• Exercise
The response must consist of the lines below from the one with "ring mcp: (290, 240)" through the one with "pinky tip: (355, 227)", exactly as they appear and with both ends kept.
###
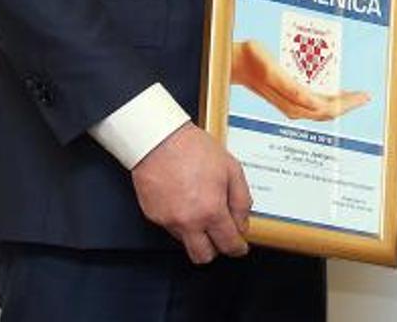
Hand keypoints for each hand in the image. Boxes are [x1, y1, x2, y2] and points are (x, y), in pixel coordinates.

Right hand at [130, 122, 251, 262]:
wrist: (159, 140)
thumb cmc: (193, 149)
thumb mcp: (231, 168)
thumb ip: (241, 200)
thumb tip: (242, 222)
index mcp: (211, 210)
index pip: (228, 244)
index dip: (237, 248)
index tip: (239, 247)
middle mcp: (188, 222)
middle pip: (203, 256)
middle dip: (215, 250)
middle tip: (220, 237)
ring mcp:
###
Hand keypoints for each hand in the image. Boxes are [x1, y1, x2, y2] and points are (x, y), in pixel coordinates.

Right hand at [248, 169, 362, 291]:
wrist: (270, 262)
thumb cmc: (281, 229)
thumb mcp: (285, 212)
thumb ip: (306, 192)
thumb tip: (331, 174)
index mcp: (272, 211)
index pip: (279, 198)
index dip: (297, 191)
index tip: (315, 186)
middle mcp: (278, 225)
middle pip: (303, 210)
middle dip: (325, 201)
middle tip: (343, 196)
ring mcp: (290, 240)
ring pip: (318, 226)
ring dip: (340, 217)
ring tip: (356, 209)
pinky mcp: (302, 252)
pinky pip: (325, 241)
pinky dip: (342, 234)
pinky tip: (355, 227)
###
• Exercise answer
ring mcp: (290, 240)
ring pip: (318, 226)
ring dip: (340, 217)
ring tip: (356, 209)
pinky mcp: (302, 252)
pinky pip: (325, 241)
pinky dip: (342, 234)
pinky tip: (355, 227)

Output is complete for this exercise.